Report each line of the listing below that contains the string "Reading". Letter case matters.

[Data drawn from a collection]
□ □ □ □ □ □ □
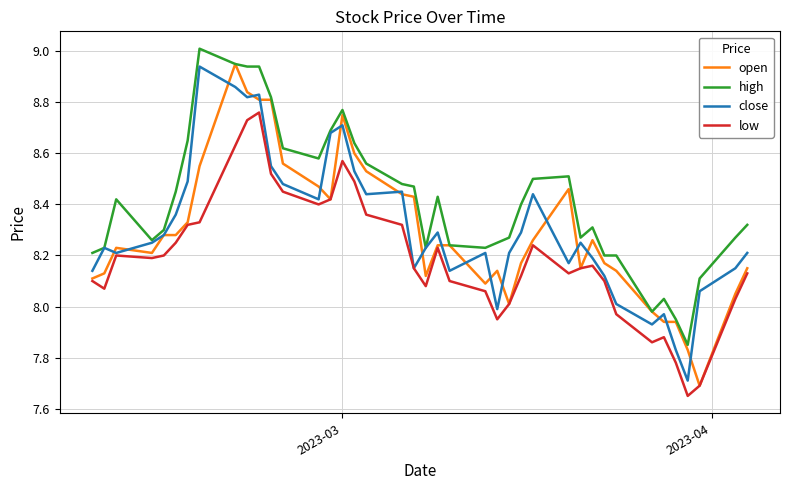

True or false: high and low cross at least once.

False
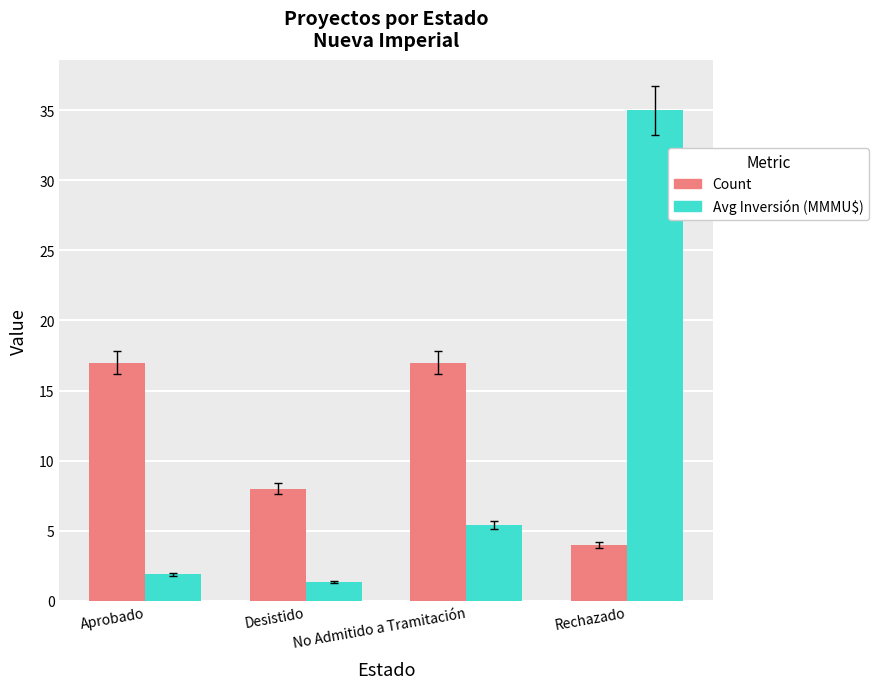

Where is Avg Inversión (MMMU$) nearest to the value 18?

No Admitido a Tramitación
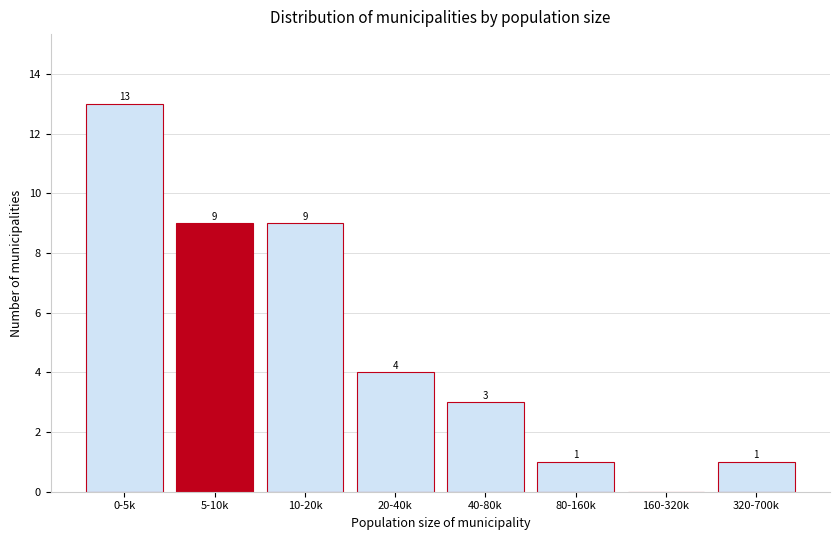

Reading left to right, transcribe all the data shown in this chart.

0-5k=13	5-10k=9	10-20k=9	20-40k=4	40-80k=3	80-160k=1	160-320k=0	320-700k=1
□ □ □ □ □ □ □
Result of this task —
Reading left to right, transcribe all the data shown in this chart.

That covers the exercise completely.